The problem -> In the entries below, find each line with the word "like" and return it.

Given entries ->

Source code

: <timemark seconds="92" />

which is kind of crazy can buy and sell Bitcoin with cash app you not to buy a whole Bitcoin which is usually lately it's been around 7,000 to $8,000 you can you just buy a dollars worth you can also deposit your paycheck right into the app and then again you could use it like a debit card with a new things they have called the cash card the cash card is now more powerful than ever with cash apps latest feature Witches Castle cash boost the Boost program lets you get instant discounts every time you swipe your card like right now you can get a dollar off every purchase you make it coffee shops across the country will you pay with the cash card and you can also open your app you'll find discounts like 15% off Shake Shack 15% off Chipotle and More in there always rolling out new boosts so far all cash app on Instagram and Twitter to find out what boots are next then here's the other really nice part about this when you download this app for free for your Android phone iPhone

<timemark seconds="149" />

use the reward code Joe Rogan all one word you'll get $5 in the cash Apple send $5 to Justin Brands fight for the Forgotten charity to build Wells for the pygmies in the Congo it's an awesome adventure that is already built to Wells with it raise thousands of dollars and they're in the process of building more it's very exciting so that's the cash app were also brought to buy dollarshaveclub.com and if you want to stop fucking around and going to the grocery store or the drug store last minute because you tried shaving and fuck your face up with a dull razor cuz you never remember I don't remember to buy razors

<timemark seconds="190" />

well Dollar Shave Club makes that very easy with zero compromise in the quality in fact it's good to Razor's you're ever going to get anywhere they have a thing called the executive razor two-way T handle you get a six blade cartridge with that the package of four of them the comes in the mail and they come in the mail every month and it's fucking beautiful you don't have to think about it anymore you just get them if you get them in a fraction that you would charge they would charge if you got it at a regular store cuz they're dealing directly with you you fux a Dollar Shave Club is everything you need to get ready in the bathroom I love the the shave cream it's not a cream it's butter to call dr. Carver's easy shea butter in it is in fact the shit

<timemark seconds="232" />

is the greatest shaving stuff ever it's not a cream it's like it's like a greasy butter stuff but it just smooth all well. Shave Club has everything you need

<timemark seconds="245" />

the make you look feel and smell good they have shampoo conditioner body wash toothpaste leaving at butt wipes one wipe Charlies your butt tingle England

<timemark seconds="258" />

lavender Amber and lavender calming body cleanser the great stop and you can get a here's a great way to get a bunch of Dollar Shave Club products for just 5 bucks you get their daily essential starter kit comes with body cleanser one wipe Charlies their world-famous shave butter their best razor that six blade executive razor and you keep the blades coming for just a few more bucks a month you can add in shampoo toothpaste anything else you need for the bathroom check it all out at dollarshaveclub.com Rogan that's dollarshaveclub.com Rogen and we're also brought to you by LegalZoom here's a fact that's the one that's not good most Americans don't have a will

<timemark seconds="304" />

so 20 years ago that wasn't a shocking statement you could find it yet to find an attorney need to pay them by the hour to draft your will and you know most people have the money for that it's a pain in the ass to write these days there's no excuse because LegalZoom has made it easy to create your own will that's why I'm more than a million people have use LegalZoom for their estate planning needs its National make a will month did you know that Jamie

Final answer ->
which is kind of crazy can buy and sell Bitcoin with cash app you not to buy a whole Bitcoin which is usually lately it's been around 7,000 to $8,000 you can you just buy a dollars worth you can also deposit your paycheck right into the app and then again you could use it like a debit card with a new things they have called the cash card the cash card is now more powerful than ever with cash apps latest feature Witches Castle cash boost the Boost program lets you get instant discounts every time you swipe your card like right now you can get a dollar off every purchase you make it coffee shops across the country will you pay with the cash card and you can also open your app you'll find discounts like 15% off Shake Shack 15% off Chipotle and More in there always rolling out new boosts so far all cash app on Instagram and Twitter to find out what boots are next then here's the other really nice part about this when you download this app for free for your Android phone iPhone
is the greatest shaving stuff ever it's not a cream it's like it's like a greasy butter stuff but it just smooth all well. Shave Club has everything you need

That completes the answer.